Pettyjohn noted if anyone has photographs of the significant move they would be of interest.

Why the Lawrence Brick Factory building was moved is still unclear, Pettyjohn said. It is also unknown exactly when the brick factory closed.

After the move, the building was re-purposed to retail, serving as Brian’s Variety Store, the Saan Store, Consumer Mart and eventually Hometown Video.

Pettyjohn said the heritage designation will be an honour.

“It lends some distinction to the building to be designated a municipal heritage property,” he stated. “And in addition to that, it provides the property owner with the opportunity to seek funding through the Saskatchewan Heritage Foundation.”

The new owners of the property, Blaine Filthaut and his brother Terry who lives in Houston, Texas, have big plans of transforming it into a fine arts gallery.

Blaine, a local artist, saw the building as the perfect location for opening the Broken Spoke Fine Art Gallery.

“It’s a great looking building… and I’d been keeping an eye out on how to promote art further in Maple Creek,” he explained.

With over 4,000 square feet, the historic building will provide the perfect space and atmosphere for higher-end art to be on display and up for sale.

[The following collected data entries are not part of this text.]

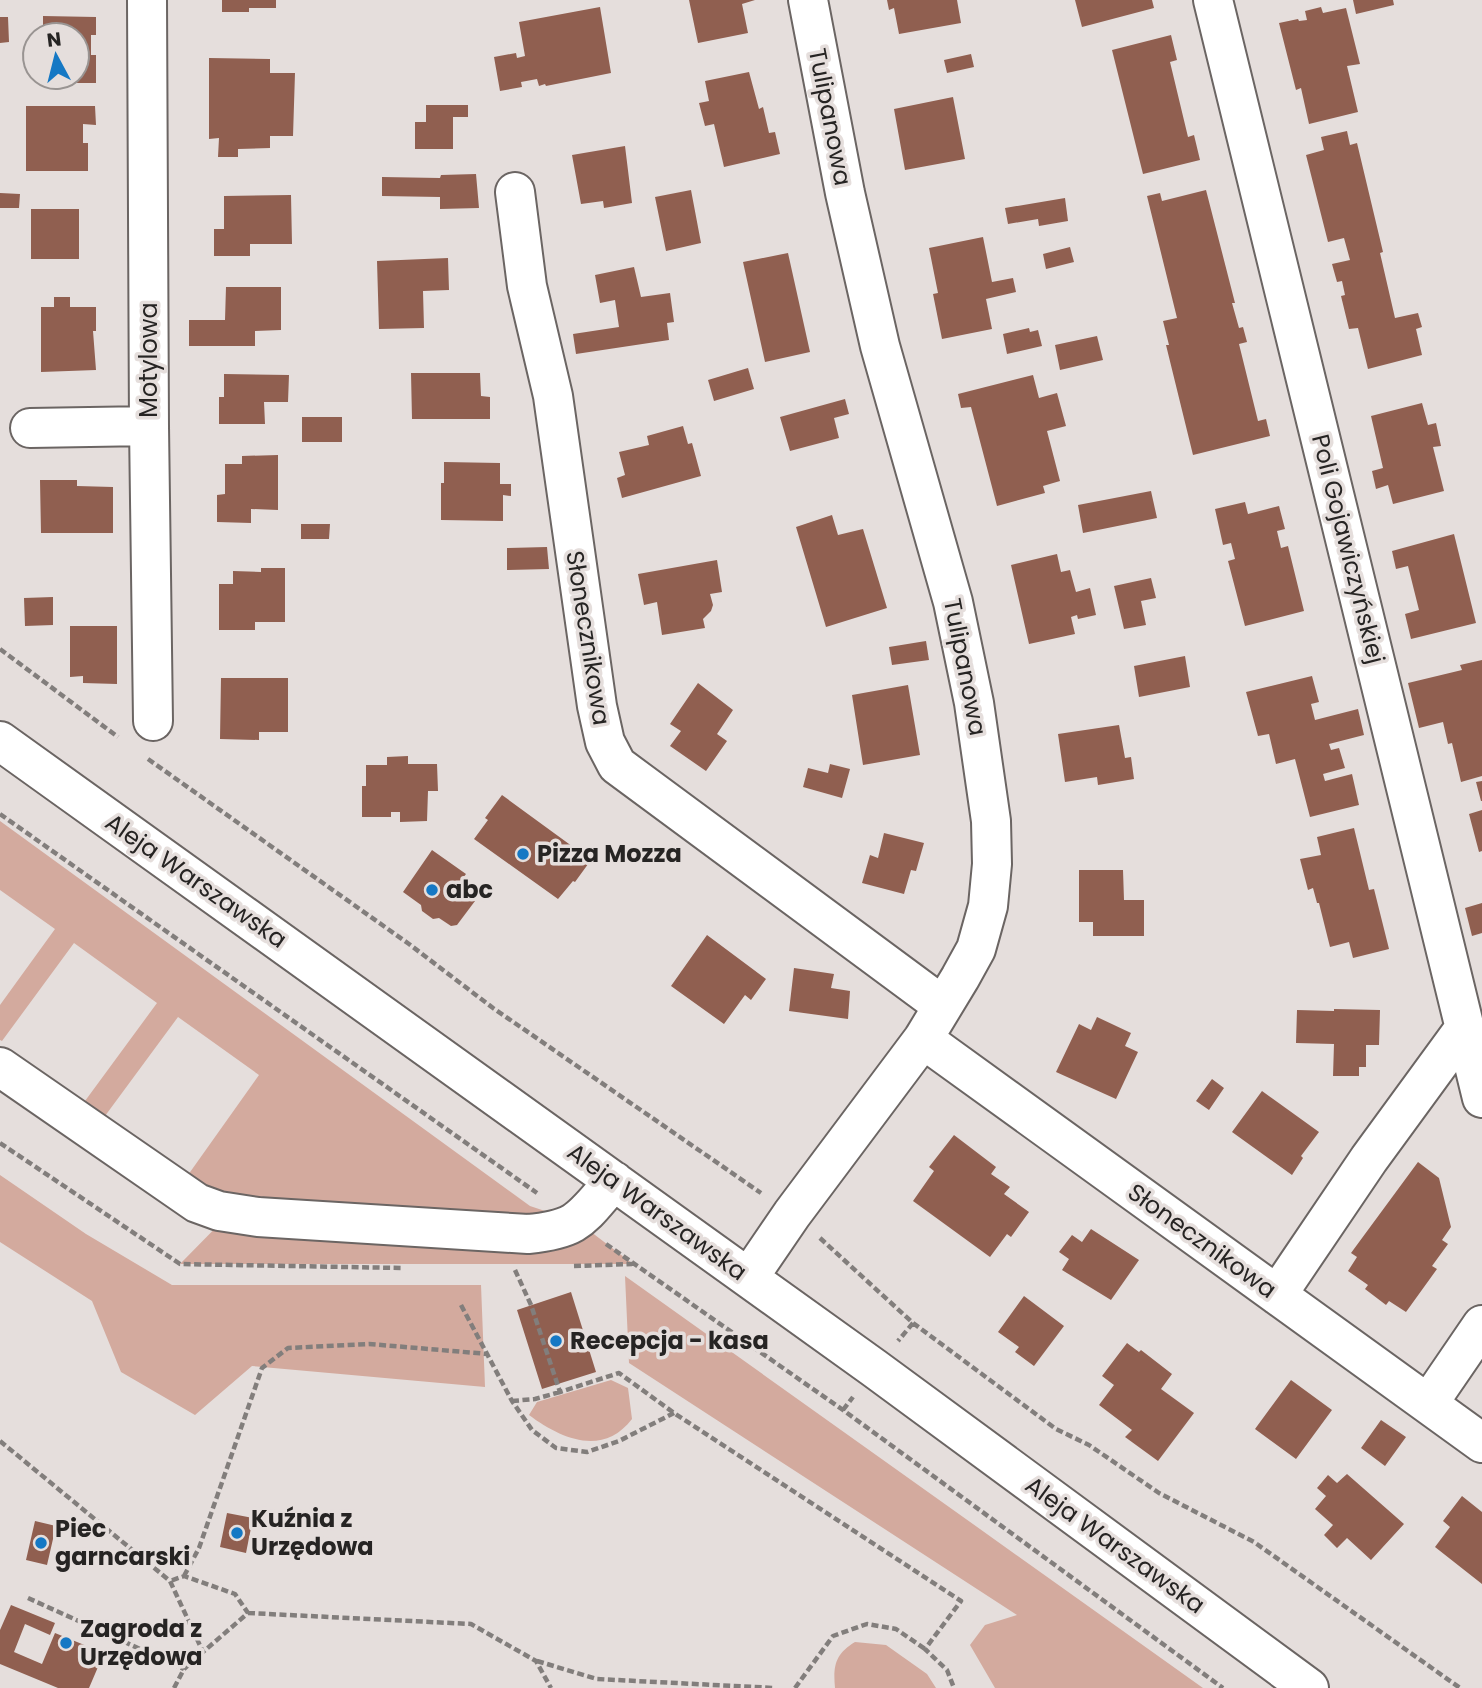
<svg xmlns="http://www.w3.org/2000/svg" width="1482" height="1688" viewBox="0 0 1482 1688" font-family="Poppins,sans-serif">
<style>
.green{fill:#d3aa9e}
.building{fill:#905f50}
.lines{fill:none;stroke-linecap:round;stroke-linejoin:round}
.minor-casing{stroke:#6b6563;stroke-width:42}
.path{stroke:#827e7c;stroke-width:4.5;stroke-dasharray:7 3.5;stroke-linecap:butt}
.minor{stroke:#fff;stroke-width:38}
.poi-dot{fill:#1578c4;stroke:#e5dedc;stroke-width:2.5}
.labels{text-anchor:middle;stroke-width:7;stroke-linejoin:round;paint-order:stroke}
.street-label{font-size:24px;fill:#262423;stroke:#e5dedc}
.poi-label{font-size:24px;font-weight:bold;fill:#262423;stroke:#e5dedc;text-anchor:start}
</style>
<rect width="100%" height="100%" fill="#e5dedc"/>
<path class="green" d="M0,821l530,385 48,16 55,42h-453l57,-58 -49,-31 71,-100 -81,-58 -73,99 -20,-15 72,-98 -83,-60 -72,98 -2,-1v-35l55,-76 -55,-39z
M0,1175l86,59 86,51h309l4,102 -233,-21 -57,49 -74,-43 -29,-71 -92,-59z
M625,1276l578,412h-208l-25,-43 15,-20 32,-10 -388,-252z
M611,1380l17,8 4,31c-29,38 -71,20 -103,-4l8,-13z
M855,1642l31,3 41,29 9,14h-101c-2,-22 0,-34 20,-46z"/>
<path class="building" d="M222,0h54v8h-27v4h-27z
M689,0h66l-13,4 6,29 -50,10z
M887,0h70l4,23 -62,11 -5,-26 -5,2z
M1075,0h77l2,8 -72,19z
M1353,0h40l1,5 -38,9z
M600,7l11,66 -65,13 -1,-2 -6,2 -2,-7 -16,3 1,5 -22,4 -6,-34 22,-4 1,5 8,-2 -6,-34z
M1321,7l2,6 23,-5 14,56 -13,2 11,46 -49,12 -8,-36 -5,2 -17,-67 19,-4 1,2 8,-1 -2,-9z
M43,16l53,1v18h-5v20h5v28h-53v-6h34v-42h-34z
M0,17h8l1,25 -9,1z
M1171,35l6,25 -7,2 18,75 6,-2 6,25 -57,14 -31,-124z
M971,54l3,13 -27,6 -3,-13z
M209,58l61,1v14h25l-2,63h-23v12l-32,1v8h-20l1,-19 -10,1z
M749,72l10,37 4,-2 6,26 6,-1 5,22 -56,13 -10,-43 -9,2 -6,-23 10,-2 -4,-20z
M953,97l12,62 -60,11 -11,-61z
M426,105h42v12h-15v32h-38v-27h11z
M26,106h69l1,19 -13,-1v19h5v28h-62z
M1347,131l3,14 7,-2 26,109 -3,1 15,65 23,-5 4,14 -6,2 6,26 -54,14 -10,-41 -9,1 -8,-33 4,-1 -3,-14 -5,1 -5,-18 18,-4 -6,-22 -16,4 -22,-87 18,-5 -3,-13z
M625,146l7,57 -28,5 -1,-7 -22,3 -9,-49z
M476,174l3,34 -39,1v-12l-58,-1v-19l58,1 1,-3z
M691,190l10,53 -35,8 -11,-54z
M1206,190l29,113h-3l7,25 4,-1 4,15 -8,2 19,77 8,-2 4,17 -77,19 -27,-110h3l-6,-24 14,-3 -30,-122 13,-3 2,8z
M0,193l20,1 -1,14h-19z
M291,195l1,49h-42v12h-36v-27h10v-33z
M1065,198l3,23 -29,5 -1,-7 -30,5 -3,-16z
M31,209h48v50h-48z
M983,237l9,45 21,-4 3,14 -30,7 6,30 -50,10 -9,-45 5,-1 -9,-45z
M1070,247l4,15 -28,7 -3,-15z
M788,253l22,99 -45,10 -22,-100z
M448,258l1,32 -26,1 1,37 -45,1 -2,-68z
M634,267l7,30 29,-4 4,29 -7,1 2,17 -93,14 -3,-20 46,-7 -4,-27 -15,3 -5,-28z
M226,287h55v43l-26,1v15h-66v-26h36z
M54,297h16v10h26v24h-3l3,39 -55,2v-65h13z
M1029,328l1,4 8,-2 4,16 -35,8 -4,-20z
M1097,336l6,24 -43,10 -5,-25z
M748,368l6,21 -40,12 -6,-21z
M411,373h69l1,23 9,1v22h-78z
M224,374l65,1 -1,27h-24l1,22h-46v-27h5z
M1033,375l6,23 18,-5 9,33 -19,5 13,50 -17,5 2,7 -48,13 -26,-99 -10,1 -3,-14z
M845,399l4,15 -15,4 5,20 -49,13 -10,-34z
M1422,403l6,22 8,-2 5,23 -8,1 11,44 -51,13 -5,-19 -12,4 -4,-18 11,-3 -12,-52z
M302,417h40v25h-40z
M683,426l5,18 4,-1 9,33 -79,22 -5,-20 8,-3 -6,-23 30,-7 -2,-9z
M278,455v55l-27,-1v14l-34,-1v-27l8,-1v-30h17v-8z
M444,462l56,1v21h11v12l-8,-1v26l-62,-1v-37h3z
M40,480h37v6l36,1v46h-72z
M1151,491l6,27 -74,15 -5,-28z
M1245,502l3,12 31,-8 6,23 -8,2 4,17 7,-2 16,65 -59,15 -17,-65 7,-2 -4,-16 -8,2 -8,-36z
M832,515l6,20 25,-6 24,79 -61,19 -30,-100z
M301,524h29l-1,15h-28z
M1454,534l22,89 -65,16 -6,-25 14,-4 -11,-44 -12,3 -4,-18z
M547,547l2,22 -42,1v-22z
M1057,554l4,18 9,-2 6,22 14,-4 6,27 -18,4 -1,-4 -6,2 4,17 -46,10 -18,-79z
M717,560l5,32 -12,2 3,11 -2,6 -8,8 2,9 -43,7 -5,-33 -13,3 -6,-31z
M261,568h24v54h-30v8h-36v-46h14v-13l28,1z
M1151,578l5,20 -15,3 5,24 -22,4 -10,-43z
M53,597v28l-28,1 -1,-28z
M70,626h47v58l-34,-1v-7l-13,1z
M926,641l3,19 -37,5 -3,-18z
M1185,656l5,31 -51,10 -5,-31z
M1482,660v116l-21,6 -9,-39 -4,1 -5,-22 -24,6 -11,-45 54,-13 -2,-5z
M1312,676l7,26 -8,2 4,16 43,-11 6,26 -35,9 2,6 8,-2 6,20 -22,6 2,7 27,-7 7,31 -49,12 -15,-58 -19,5 -7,-30 -11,2 -12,-44z
M221,678h67v54h-29v8l-39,-1z
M698,683l35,27 -16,24 10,7 -21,30 -36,-25 11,-15 -11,-7z
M908,685l12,70 -57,10 -11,-70z
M1119,725l6,33 6,-1 3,22 -36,6 -1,-8 -32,5 -7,-48z
M408,756v8h29l1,27h-10l-1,30 -27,1v-10h-9v5h-29v-31h4v-21h21v-8z
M830,764l20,5 -8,29 -39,-11 5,-19 20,5z
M1482,781v20h-1l-5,-19z
M502,795l89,65 -16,22 -2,-1 -15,18 -84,-60 14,-19 -3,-2z
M1482,810v41l-3,1 -10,-38z
M1354,828l15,62 5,-1 15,60 -36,9 -4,-16 -19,5 -11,-44h-2l-4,-15 -5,2 -8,-31 21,-4 -4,-18z
M884,833l40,10 -8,28 -5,-1 -7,24 -42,-11 8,-28 8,3z
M432,850l34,24 -10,13 19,14 -18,24 -6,1 -12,-8 -6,1 -11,-8 -1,-6 -18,-13z
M1079,870h44l1,30h20v36h-51v-14h-14z
M1482,903v30l-10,3 -7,-28z
M707,935l59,44 -15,21 -6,-5 -21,29 -53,-38z
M794,968l40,6 -3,14 19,3 -2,28 -59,-8z
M1334,1009l46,1 -1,35h-13v22h-7v9h-26l1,-32 -38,-1 1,-33 37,1z
M1097,1017l34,16 -6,13 13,6 -22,47 -60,-27 23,-48 12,6z
M1212,1079l12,9 -15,22 -13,-9z
M1262,1091l57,41 -18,24 2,2 -11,17 -60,-43z
M954,1135l42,32 -5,7 19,13 -6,7 25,18 -18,25 -4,-3 -17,23 -77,-56 21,-30 -5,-4z
M1418,1162l21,16 12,49 -9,13 6,4 -16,22 5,3 -31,43 -17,-11 -3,4 -21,-16 3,-4 -20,-14 9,-14 -6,-4z
M1091,1229l48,31 -28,40 -49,-30 7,-11 -10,-7 13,-17 10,7z
M571,1292l25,80 -54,17 -25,-79z
M1024,1296l40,30 -30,40 -19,-14 4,-5 -21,-15z
M1127,1343l12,9 2,-2 31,24 -11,15 33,24 -36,48 -33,-24 7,-7 -33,-25 15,-20 -12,-9z
M1291,1380l41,30 -36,49 -41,-30z
M1381,1420l25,17 -21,29 -24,-18z
M1347,1474l57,50 -33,36 -24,-22 -10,10 -13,-13 9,-10 -18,-16 11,-13 -9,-8 11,-13 9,8z
M1462,1496l20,16v72l-47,-37 15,-20 -7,-6z
M227,1513l26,5 -7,35 -26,-6z
M35,1521l21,5 -9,39 -21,-5z
M11,1605l44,18 -5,12 -25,-11 -11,28 28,12 13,-31 49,20 -15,35h-31l-58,-24v-34z"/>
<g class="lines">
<defs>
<path id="minor" d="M147,0l2,426 4,295
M1213,0l269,1098
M515,192l12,94 26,110 44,310 8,36 12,23 326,241
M30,428l119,-2
M0,741l874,627 435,320
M923,1039l559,404
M0,1067l197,136 22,8 39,6 270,17c52,-5 53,-16 86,-53
M749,1277l43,-63 131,-175 37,-61 16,-29 12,-43 4,-42 -1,-43 -17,-118 -21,-101 -73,-256 -35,-153 -37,-193
M1277,1295l92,-136 95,-130
M1428,1404l54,-79"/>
</defs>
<use href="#minor" class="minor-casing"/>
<path class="path" d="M0,649l118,88
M148,759l261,185 84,64 268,185
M0,814l537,379
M0,1143l180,121 222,4
M820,1238l93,85 -15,18
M606,1244l237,166 380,278
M574,1266l58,-2
M515,1270l16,35 29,87 59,-19 55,40 287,188 -36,48 22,21 7,18
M461,1305l51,96 20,29 24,18 31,4 32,-11 55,-28
M913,1323l143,106 33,16 70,48 95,49 206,146
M512,1401l23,-2 25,-7
M843,1410l10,-13
M0,1441l170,140 33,71 45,-39 -13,-19 -51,-18 -14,5
M184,1576l15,-28 63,-180 26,-20 81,-4 119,10
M28,1598l156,71
M248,1613l223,11 65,37 15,27
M537,1661l60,18 177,9
M174,1688l10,-19 19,-17
M795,1688l38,-52 34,-12 29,5 29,20"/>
<use href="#minor" class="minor"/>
</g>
<g class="poi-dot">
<circle cx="523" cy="854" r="7"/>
<circle cx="432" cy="890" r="7"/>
<circle cx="556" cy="1341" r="7"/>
<circle cx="237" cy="1533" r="7"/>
<circle cx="41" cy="1543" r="7"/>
<circle cx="66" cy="1643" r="7"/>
</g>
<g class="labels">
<g class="street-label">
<text transform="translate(830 117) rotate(79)" y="8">Tulipanowa</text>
<text transform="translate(149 360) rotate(-90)" y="8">Motylowa</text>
<text transform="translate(1348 549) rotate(76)" y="8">Poli Gojawiczyńskiej</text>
<text transform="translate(588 638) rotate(81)" y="8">Słonecznikowa</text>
<text transform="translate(965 667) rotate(79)" y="8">Tulipanowa</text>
<text transform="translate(196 881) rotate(35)" y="8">Aleja Warszawska</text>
<text transform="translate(657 1212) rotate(36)" y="8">Aleja Warszawska</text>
<text transform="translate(1202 1241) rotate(36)" y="8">Słonecznikowa</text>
<text transform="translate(1115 1545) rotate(36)" y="8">Aleja Warszawska</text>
</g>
<g class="poi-label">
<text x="537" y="862">Pizza Mozza</text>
<text x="446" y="898">abc</text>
<text x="570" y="1349">Recepcja - kasa</text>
<text x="251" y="1527">Kuźnia z<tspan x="251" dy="28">Urzędowa</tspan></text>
<text x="55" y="1537">Piec<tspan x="55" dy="28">garncarski</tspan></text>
<text x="80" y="1637">Zagroda z<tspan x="80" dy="28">Urzędowa</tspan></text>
</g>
</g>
<g transform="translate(56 56) rotate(353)"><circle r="33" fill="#e5dedc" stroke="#999492" stroke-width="2"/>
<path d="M0-5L12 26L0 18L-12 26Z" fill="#1578c4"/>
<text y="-10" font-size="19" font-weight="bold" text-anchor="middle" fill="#262423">N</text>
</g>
</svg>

The entire main floor will be gutted with the exception of the former location of the Hair Barn, which will be converted to a tourist shop. The floors will be stripped down to the original hardwood, and the tin ceiling will be retained. Fluorescent lighting will be replaced with LED lighting.

The gallery will only have up to nine artists’ work on display.

“We’re going to try to promote primarily Saskatchewan and especially southwest artists,” Blaine said. “With Maple Creek being developed as the hub (of the Southwest), we think that this is a great opportunity to have a high-end art gallery right here.”

The five-suite apartment building will also incorporate an artist-in-residence studio.

Blaine noted the art gallery isn’t intended to take away from other places for people to view and purchase art, but rather add to the arts community.

The owners will also be participating in the Main Street Program to complete facade restoration. Work is expected to begin in the spring.

“Because we do have a little bit of funding still within the pilot, we were able to allocate some pilot program money for the building,” explained Pettyjohn.

The pilot program wraps up next year. Work is being completed on the projects over the winter and spring, with the program coming to a close in the summer to allow for paperwork to be completed.

But more Main Street funding could be used on other projects in the future, as the province has made it a permanent program.

Blaine intends to have the windows replaced and some masonry work done, but he said for the most part the building is solid. The awning will be replaced, and transom windows brought back.

He expects the tourist shop will be open early next year. A timeline for the gallery has not been determined, but Blaine said it could be the spring or summer.